Il me dévisage un long moment, l’air vraiment horrifié.

— Est-ce que j’ai bien compris ? finit-il par demander. Vous trouvez que je dépasse les limites ?

— Pfff, évidemment. Je pensais m’être fait comprendre.

Pendant une fraction de seconde, l’homme confiant que j’ai vu jusqu’à présent disparaît, et il semble déboussolé. Puis son visage se ferme, masquant toutes ses émotions.

— Je suis navré. Je pensais pour ma part vous avoir rassurée sur le fait que votre stage n’était pas remis en cause. Quoi qu’il puisse se passer ou ne pas se passer entre nous, vous n’avez rien à craindre de ce côté-là.

— Merde, Ethan, je n’ai jamais dit que vous me harceliez sexuellement. J’ai dit que vous aviez dépassé les limites en tant que patron, lorsque vous m’avez confié le meilleur dossier. Je n’ai pas besoin de vos faveurs. Surtout pas quand elles ne m’attirent que des ennuis.

Il se détend un peu.

— Au sujet de ce dossier, ce n’est pas ce que vous croyez.

— Oh, vraiment ? Vous sous-entendez que je l’ai obtenu au mérite ?

— Parfaitement, répond-il en me regardant dans les yeux. Je vous l’ai dit, j’ai consulté votre dossier hier soir. J’étais très impressionné, non seulement par les notes que vous avez obtenues à la fac, mais par l’article que vous avez joint à votre candidature. Sur la propriété intellectuelle.

— Je vois très bien de quel article vous parlez.

Soudain, j’ai le cœur qui s’affole, mais pour d’autres raisons.

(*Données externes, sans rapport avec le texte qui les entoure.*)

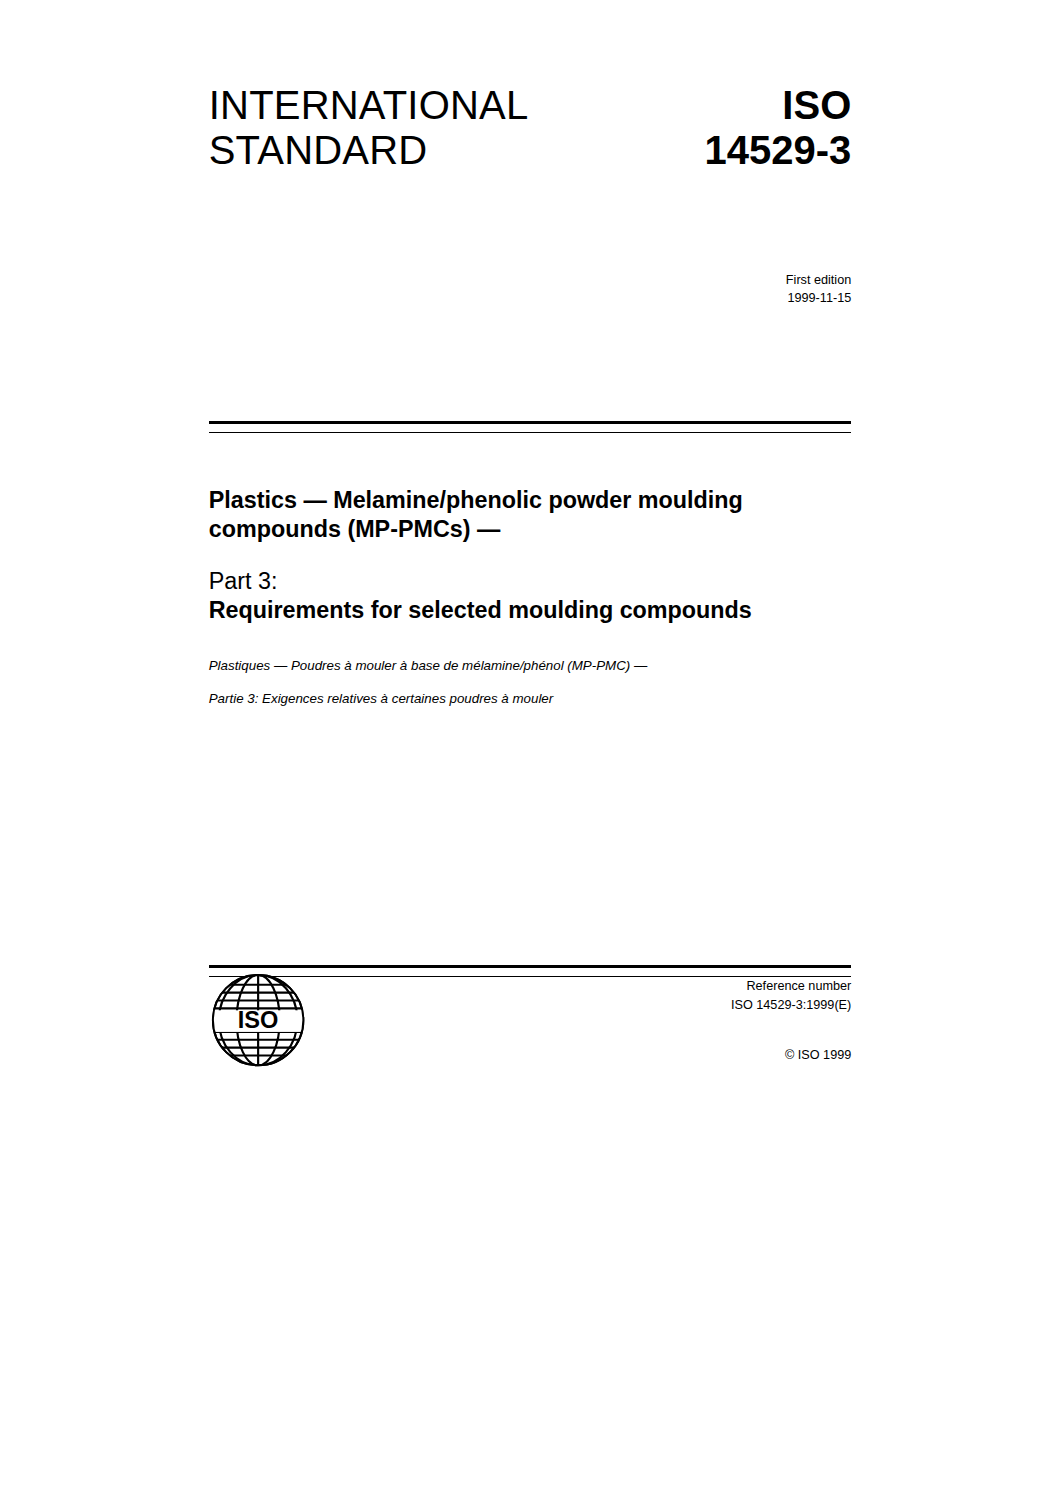INTERNATIONAL
STANDARD
ISO
14529-3
First edition
1999-11-15
Plastics — Melamine/phenolic powder moulding compounds (MP-PMCs) —
Part 3:
Requirements for selected moulding compounds
Plastiques — Poudres à mouler à base de mélamine/phénol (MP-PMC) —
Partie 3: Exigences relatives à certaines poudres à mouler
Reference number
ISO 14529-3:1999(E)
© ISO 1999
ISO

— J’ai été fasciné. Votre argumentation était originale, bien documentée et construite, et elle correspond en tout point à mes convictions.

Je le regarde, surprise.

— Pourtant, ce n’est pas l’avis le plus répandu. J’ai même hésité à le joindre, parce que je craignais que ça joue en ma défaveur.

— Mais vous l’avez fait. Et bien que votre opinion diffère de celle de mon principal conseiller, elle s’accorde parfaitement avec la mienne. Si je ne vous avais pas rencontrée, je ne vous aurais peut-être pas confié le dossier Trifecta sur le seul mérite de cet article, mais j’aurais envisagé sérieusement de le faire. Après vous avoir rencontrée, et admiré votre tempérament et votre repartie, la question ne se posait plus. J’avais décidé de demander qu’on vous remette le dossier avant même de vous avoir revue ce matin.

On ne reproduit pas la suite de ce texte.